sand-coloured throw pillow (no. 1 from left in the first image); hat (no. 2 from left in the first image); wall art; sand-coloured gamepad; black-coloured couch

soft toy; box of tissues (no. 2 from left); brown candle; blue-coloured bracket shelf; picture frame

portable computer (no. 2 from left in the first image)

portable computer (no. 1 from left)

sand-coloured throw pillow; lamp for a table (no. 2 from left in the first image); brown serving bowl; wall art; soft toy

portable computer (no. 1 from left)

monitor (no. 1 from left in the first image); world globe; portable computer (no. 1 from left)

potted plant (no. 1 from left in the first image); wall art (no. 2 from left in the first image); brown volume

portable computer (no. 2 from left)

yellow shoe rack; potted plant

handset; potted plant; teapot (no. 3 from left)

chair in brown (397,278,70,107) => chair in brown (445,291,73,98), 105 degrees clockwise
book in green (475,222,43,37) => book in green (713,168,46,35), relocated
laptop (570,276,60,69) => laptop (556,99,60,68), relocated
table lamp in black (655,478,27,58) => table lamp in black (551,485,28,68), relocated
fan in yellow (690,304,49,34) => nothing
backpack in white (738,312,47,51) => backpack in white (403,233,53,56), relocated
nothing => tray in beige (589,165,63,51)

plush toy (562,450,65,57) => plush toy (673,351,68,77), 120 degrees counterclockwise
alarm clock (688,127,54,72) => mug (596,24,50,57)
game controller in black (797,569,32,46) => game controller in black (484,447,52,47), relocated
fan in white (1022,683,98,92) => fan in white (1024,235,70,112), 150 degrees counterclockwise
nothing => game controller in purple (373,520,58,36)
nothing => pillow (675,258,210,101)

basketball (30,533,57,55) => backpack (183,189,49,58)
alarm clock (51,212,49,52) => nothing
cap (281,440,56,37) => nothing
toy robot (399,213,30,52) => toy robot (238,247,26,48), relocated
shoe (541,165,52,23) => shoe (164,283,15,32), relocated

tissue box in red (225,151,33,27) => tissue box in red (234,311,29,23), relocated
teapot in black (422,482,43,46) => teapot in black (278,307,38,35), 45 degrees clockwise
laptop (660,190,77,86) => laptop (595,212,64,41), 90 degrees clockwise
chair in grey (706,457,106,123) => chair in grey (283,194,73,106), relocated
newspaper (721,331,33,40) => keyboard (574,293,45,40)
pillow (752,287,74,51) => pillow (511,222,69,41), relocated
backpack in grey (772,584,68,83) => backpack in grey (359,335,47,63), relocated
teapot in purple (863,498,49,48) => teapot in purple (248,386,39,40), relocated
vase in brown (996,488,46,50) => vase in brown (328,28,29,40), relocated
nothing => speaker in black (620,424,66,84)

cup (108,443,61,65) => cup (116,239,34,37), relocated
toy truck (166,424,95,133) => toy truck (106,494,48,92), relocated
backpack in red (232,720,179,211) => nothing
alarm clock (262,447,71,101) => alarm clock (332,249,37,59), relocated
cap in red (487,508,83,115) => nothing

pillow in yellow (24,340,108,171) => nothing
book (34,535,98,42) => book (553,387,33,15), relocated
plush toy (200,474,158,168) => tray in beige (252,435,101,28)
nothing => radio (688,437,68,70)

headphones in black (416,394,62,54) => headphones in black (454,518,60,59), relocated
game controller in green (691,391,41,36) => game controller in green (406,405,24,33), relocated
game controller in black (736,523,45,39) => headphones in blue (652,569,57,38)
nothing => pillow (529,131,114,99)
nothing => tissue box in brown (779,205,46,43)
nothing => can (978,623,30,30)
################
**INSTRUCTIONS TO FOLLOW:** Transcribe all of the material exactly as it appears.

**EXERCISE RESPONSE:**
sand-coloured throw pillow (no. 1 from left in the first image); hat (no. 2 from left in the first image); wall art; sand-coloured gamepad; black-coloured couch

soft toy; box of tissues (no. 2 from left); brown candle; blue-coloured bracket shelf; picture frame

portable computer (no. 2 from left in the first image)

portable computer (no. 1 from left)

sand-coloured throw pillow; lamp for a table (no. 2 from left in the first image); brown serving bowl; wall art; soft toy

portable computer (no. 1 from left)

monitor (no. 1 from left in the first image); world globe; portable computer (no. 1 from left)

potted plant (no. 1 from left in the first image); wall art (no. 2 from left in the first image); brown volume

portable computer (no. 2 from left)

yellow shoe rack; potted plant

handset; potted plant; teapot (no. 3 from left)

chair in brown (397,278,70,107) => chair in brown (445,291,73,98), 105 degrees clockwise
book in green (475,222,43,37) => book in green (713,168,46,35), relocated
laptop (570,276,60,69) => laptop (556,99,60,68), relocated
table lamp in black (655,478,27,58) => table lamp in black (551,485,28,68), relocated
fan in yellow (690,304,49,34) => nothing
backpack in white (738,312,47,51) => backpack in white (403,233,53,56), relocated
nothing => tray in beige (589,165,63,51)

plush toy (562,450,65,57) => plush toy (673,351,68,77), 120 degrees counterclockwise
alarm clock (688,127,54,72) => mug (596,24,50,57)
game controller in black (797,569,32,46) => game controller in black (484,447,52,47), relocated
fan in white (1022,683,98,92) => fan in white (1024,235,70,112), 150 degrees counterclockwise
nothing => game controller in purple (373,520,58,36)
nothing => pillow (675,258,210,101)

basketball (30,533,57,55) => backpack (183,189,49,58)
alarm clock (51,212,49,52) => nothing
cap (281,440,56,37) => nothing
toy robot (399,213,30,52) => toy robot (238,247,26,48), relocated
shoe (541,165,52,23) => shoe (164,283,15,32), relocated

tissue box in red (225,151,33,27) => tissue box in red (234,311,29,23), relocated
teapot in black (422,482,43,46) => teapot in black (278,307,38,35), 45 degrees clockwise
laptop (660,190,77,86) => laptop (595,212,64,41), 90 degrees clockwise
chair in grey (706,457,106,123) => chair in grey (283,194,73,106), relocated
newspaper (721,331,33,40) => keyboard (574,293,45,40)
pillow (752,287,74,51) => pillow (511,222,69,41), relocated
backpack in grey (772,584,68,83) => backpack in grey (359,335,47,63), relocated
teapot in purple (863,498,49,48) => teapot in purple (248,386,39,40), relocated
vase in brown (996,488,46,50) => vase in brown (328,28,29,40), relocated
nothing => speaker in black (620,424,66,84)

cup (108,443,61,65) => cup (116,239,34,37), relocated
toy truck (166,424,95,133) => toy truck (106,494,48,92), relocated
backpack in red (232,720,179,211) => nothing
alarm clock (262,447,71,101) => alarm clock (332,249,37,59), relocated
cap in red (487,508,83,115) => nothing

pillow in yellow (24,340,108,171) => nothing
book (34,535,98,42) => book (553,387,33,15), relocated
plush toy (200,474,158,168) => tray in beige (252,435,101,28)
nothing => radio (688,437,68,70)

headphones in black (416,394,62,54) => headphones in black (454,518,60,59), relocated
game controller in green (691,391,41,36) => game controller in green (406,405,24,33), relocated
game controller in black (736,523,45,39) => headphones in blue (652,569,57,38)
nothing => pillow (529,131,114,99)
nothing => tissue box in brown (779,205,46,43)
nothing => can (978,623,30,30)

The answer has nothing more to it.